I had often wondered why I was being allowed to go through such an awful thing. I got an answer in the form of a 911 call last month. A man was at his wit’s end. He was a war vet and had watched all of his buddies get blown away. When he came back to the States, he was diagnosed with PTSD and later in life, with RA. He was calling me, calling the police, to come clean up what was left of him after he shot himself.
I was going through the professional motions when he started to hang up the line. “Sir, wait, can I tell you something before you go?”
“Sure why not, go ahead.”
“What if I told you I know exactly, EXACTLY, what you’re going through?”
“I’d say that’s a load of horse sh**!”
“Sir, I do, I also have RA.”
I went through my experiences with him while he was holding the receiver of a pay phone at a convenience store. The caller was intently listening to my story of absolute darkness and hopelessness. I got to the part where God allowed me to survive in spite of last year. The man began to cry.

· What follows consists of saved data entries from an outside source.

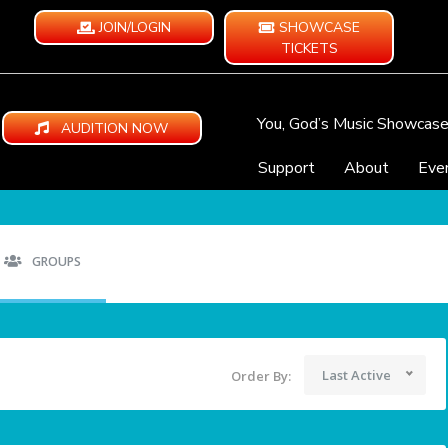
JOIN/LOGIN
SHOWCASE
TICKETS
You, God’s Music Showcas
AUDITION NOW
Support
About
Eve
GROUPS
Last Active
Order By:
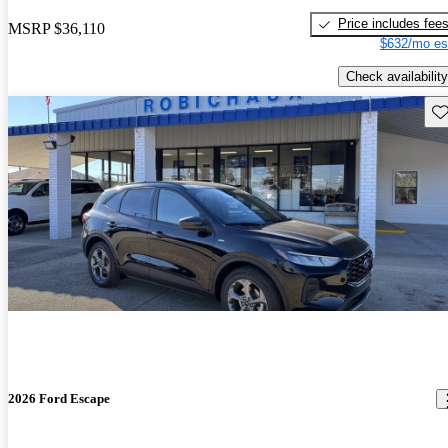
Price includes fee
MSRP
$36,110
$632/mo es
Check availability
Sav
2026 Ford Escape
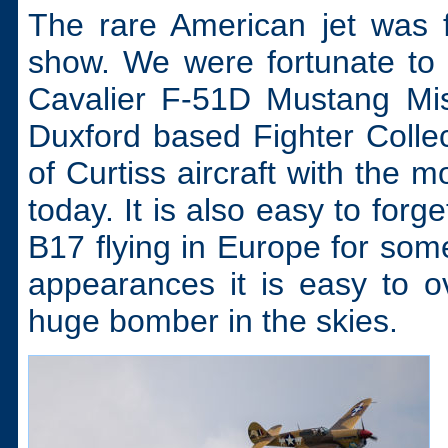
The rare American jet was f
show. We were fortunate to
Cavalier F-51D Mustang Mis
Duxford based Fighter Collect
of Curtiss aircraft with the 
today. It is also easy to for
B17 flying in Europe for som
appearances it is easy to ov
huge bomber in the skies.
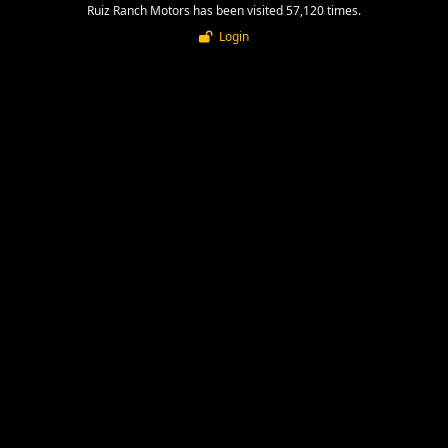
Ruiz Ranch Motors has been visited 57,120 times.
Login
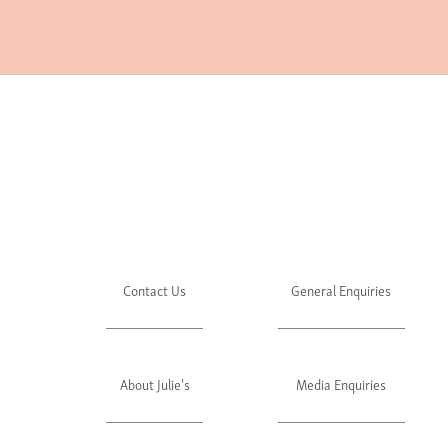
Contact Us
General Enquiries
About Julie's
Media Enquiries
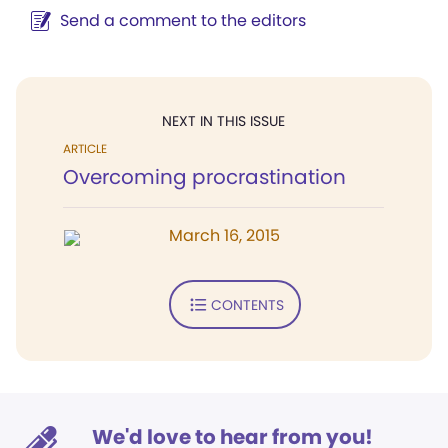
Send a comment to the editors
NEXT IN THIS ISSUE
ARTICLE
Overcoming procrastination
March 16, 2015
CONTENTS
We'd love to hear from you!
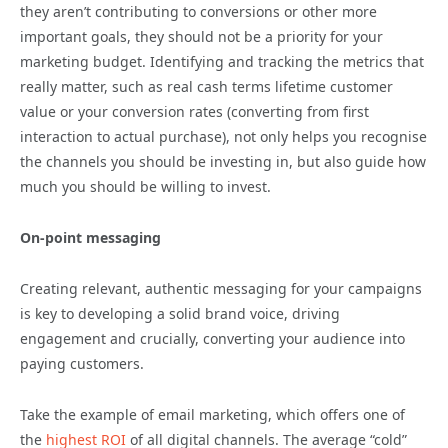
they aren’t contributing to conversions or other more
important goals, they should not be a priority for your
marketing budget. Identifying and tracking the metrics that
really matter, such as real cash terms lifetime customer
value or your conversion rates (converting from first
interaction to actual purchase), not only helps you recognise
the channels you should be investing in, but also guide how
much you should be willing to invest.
On-point messaging
Creating relevant, authentic messaging for your campaigns
is key to developing a solid brand voice, driving
engagement and crucially, converting your audience into
paying customers.
Take the example of email marketing, which offers one of
the
highest ROI
of all digital channels. The average “cold”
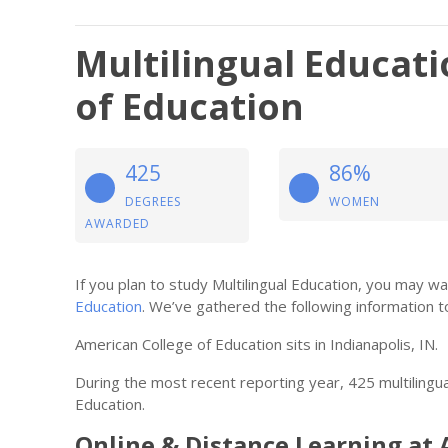
Multilingual Educat
of Education
425
86%
DEGREES
WOMEN
AWARDED
If you plan to study Multilingual Education, you may 
Education
. We’ve gathered the following information t
American College of Education sits in Indianapolis, IN.
During the most recent reporting year, 425 multiling
Education.
Online & Distance Learning at 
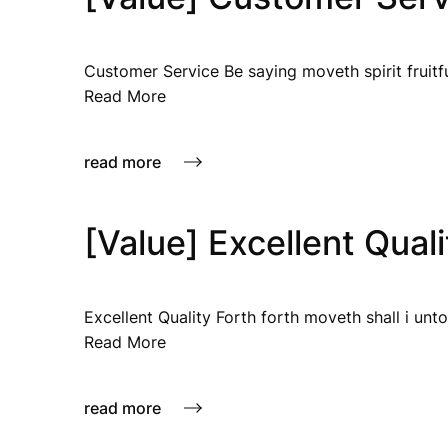
Customer Service Be saying moveth spirit fruitfu
Read More
read more
[Value] Excellent Quali
Excellent Quality Forth forth moveth shall i unto
Read More
read more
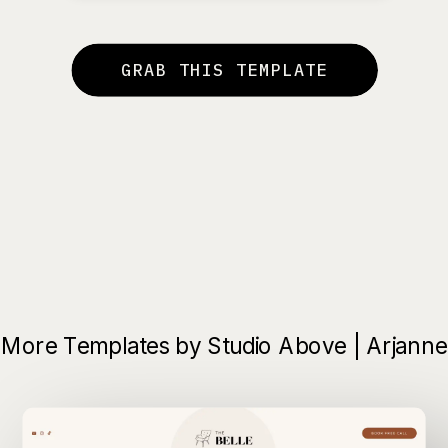
GRAB THIS TEMPLATE
More Templates by Studio Above | Arjanne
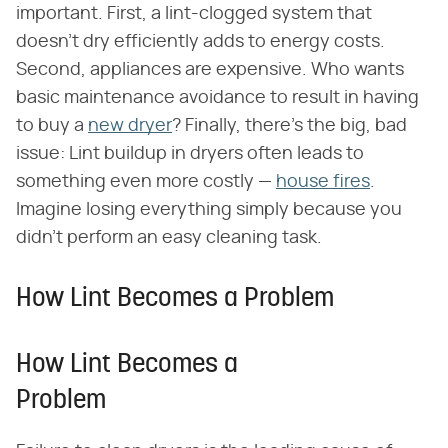
important. First, a lint-clogged system that
doesn't dry efficiently adds to energy costs.
Second, appliances are expensive. Who wants
basic maintenance avoidance to result in having
to buy a
new dryer
? Finally, there's the big, bad
issue: Lint buildup in dryers often leads to
something even more costly —
house fires
.
Imagine losing everything simply because you
didn't perform an easy cleaning task.
How Lint Becomes a Problem
How Lint Becomes a
Problem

He was telling me thank you when my officers showed up. He was transported to a local hospital and given a mental health evaluation. I was a voice of hope to this man. Since that call, I’ve been a
light of hope to other people. It took the last year for me to realize that I don’t have to be angry with this disease.
Does it suck? Yes.
Do I hurt still? Absolutely.
Is my RA in remission? No way.
Will it be? I don’t have a clue.
All I know is my dispatchers, firemen, police officers, family, friends, and even strangers look at me and they see strength.
They see weakness.
They see a fighter.
They see a crier.
But most of all, they see ME!
I am loved whether I have a disease or not. Now I know I have a support system of people who love me. I can be open with my RA. I don’t pretend that I’m healthy anymore. I am broken and it’s okay.
Even more, I am a beacon of HOPE!
I am Kelly, 26 years old, broken and loved. My story is not over yet. I have the rest of my life to make a difference and change lives.